On Denmark, I don’t plan to say much.  It was a terrible experience from start to finish, and I’m leaving with less money, stability – and none of the bioinformatics experience I had wanted.  All in all, it was a disaster.  If people want specific details or advice about moving to Denmark, of course I’ll share what I know, but this isn’t the right forum for it.  For the moment, I won’t comment on how things went down at the end, although I’ve heard less than accurate versions in circulation.

On the subject of bioinformatics, I feel a bit out of touch.  I’ll be starting to get back into it shortly.  Obviously, it’ll take some time to ramp up and get back in to the swing of things.  However, I can say that last night was the first time in a year that I had actual free time. So what did I do?  I started to learn Python.  Honestly, I don’t think Java is the right tool for all occasions, and with about a month of downtime, python just feels like it might be the best fit for some of the stuff I’ll be working on in the future.

Anyhow, with any luck, things will start to work their way out.  At least, being back in Canada, I can see the light at the end of the tunnel.

Starting again

I’m sure, if you read my blog, that you’ve noticed a conspicuous absence of posts lately.  There were two main reasons for the “gap”.

The first is that I haven’t been blogging about bioinformatics because I didn’t want to blur my work with my blog.  It’s a challenging line to walk, and maintaining it requires a lot of late evenings, which have lately been sucked up by my daughter.  Only in the past week has that time started to be available again. (Thank goodness my daughter is sleeping well, finally!)

The second is that my family has been making some big decisions.  The biggest of the bunch is that we’ll be returning to North America.  Denmark hasn’t worked out for us, and this is really the only logical decision we could make.  Our original timeline was for three years in Denmark, but we’ll be cutting it down to one year.

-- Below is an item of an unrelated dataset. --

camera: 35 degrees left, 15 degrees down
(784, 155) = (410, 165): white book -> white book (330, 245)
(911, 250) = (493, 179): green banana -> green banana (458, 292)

Yes, that does mean I’m officially looking for a new job for the start of 2013, either in Vancouver or San Francisco – the two places that my family would be happiest.  If anyone knows of a company looking to hire a bioinformatician with experience in Next-gen sequencing in either of those cities, please let me know!  As I’ve discussed with my employer, I’ll be working in Denmark until the end of the year, but will be available in January.

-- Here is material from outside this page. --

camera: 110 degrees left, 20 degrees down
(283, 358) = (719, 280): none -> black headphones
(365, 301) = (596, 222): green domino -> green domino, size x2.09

For the moment, I’m making arrangements to do a post-doc, but I’m not sure that’s really a step forward for my career.

As for why things haven’t worked out here, I think it’s a combination of a lot of factors, but most obvious is that Denmark is really a hard country to find your way in.  The language is challenging, and with a young child, we haven’t been able to dedicate the time to the intensive language classes that are available, and we also haven’t been able to really find a social network that comes close to replacing the ones we’d left behind in Canada.  With our closest family members being a minimum of 18 hours away by plane, this just isn’t working well for us given that we have a young child.

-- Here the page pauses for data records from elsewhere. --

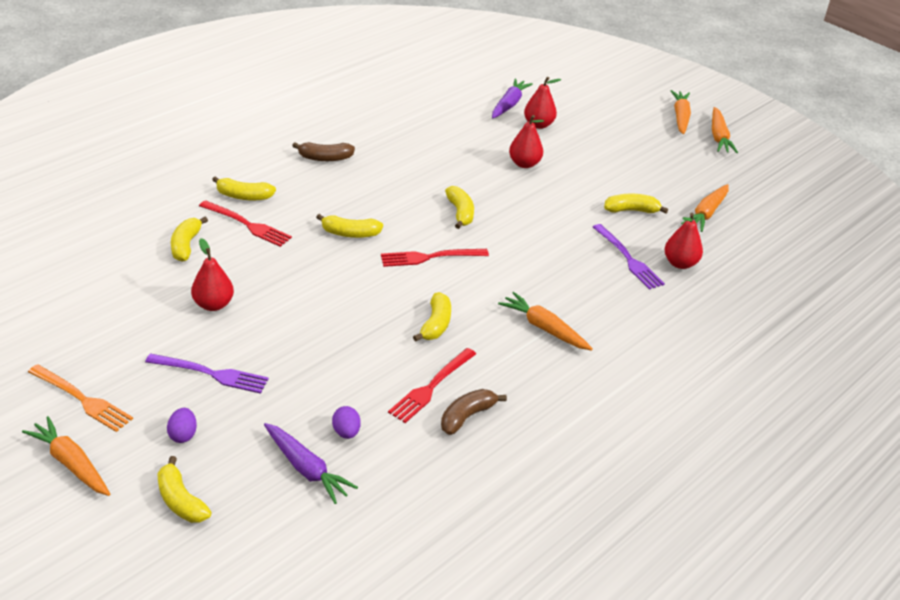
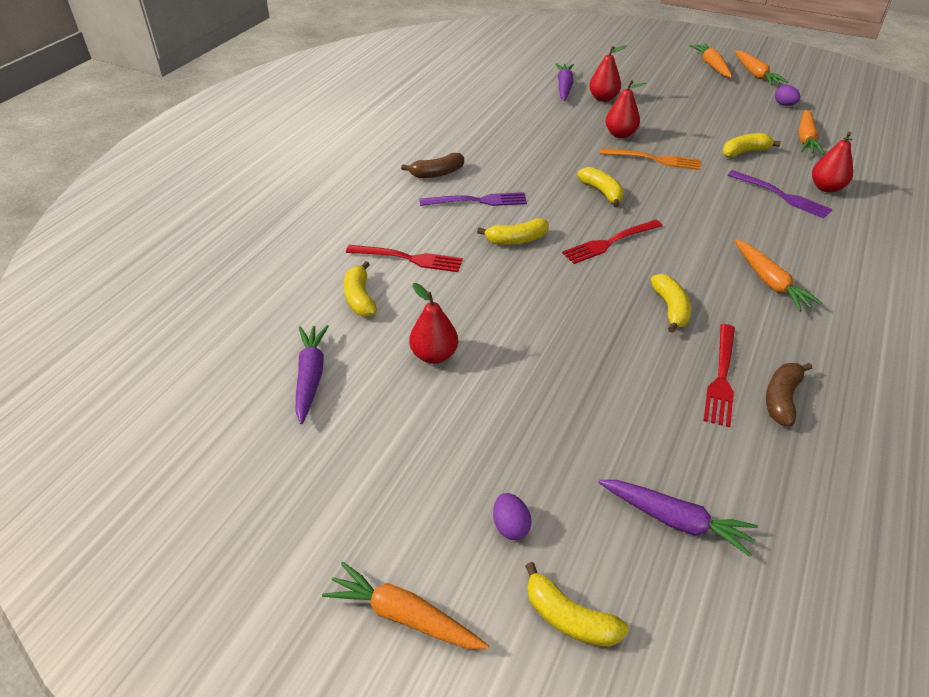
camera: 15 degrees left, 5 degrees up
(83, 399) = (363, 521): orange fork -> orange fork (654, 159)
(109, 293) = (311, 376): none -> purple carrot
(212, 374) = (489, 437): purple fork -> purple fork (478, 201)
(244, 196) = (384, 230): yellow banana -> none
(346, 432) = (681, 459): purple egg -> purple egg (784, 105)
(544, 328) = (770, 282): orange carrot -> orange carrot turned 135 degrees counterclockwise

Of course, there are other factors, ranging from the trivial (and silly) to complex, which include (in no particular order):

  • Accessibility (it’s much harder to get around in Denmark with a young child, compared to North America, particularly since Canadians can not get a driver’s licence here)
  • Availability (We’re forced to order from UK or further away to buy many of the products we need/want for our child because they’re just not available in Denmark.)
  • Comfort issues (Denmark doesn’t believe in bathtubs, for instance, and I haven’t had a shower in Denmark that didn’t involve either frozen toes or scalding blasts of hot water since arriving),
  • Pets health (still haven’t found a replacement food for the cat after searching for half a year)
  • Community (Everything shuts down on Sundays, which is devastating when you’re living in a “small” town and only have a handful of friends.)

All in all, however, I think these are simply things we take for granted in North America, and  a year in Denmark has been an expensive education in recognizing how differently Europeans and North Americans see the world.

Thus, I’ll be returning to North America with a lot more life experience and hoping that someone out there will want to put it to good use.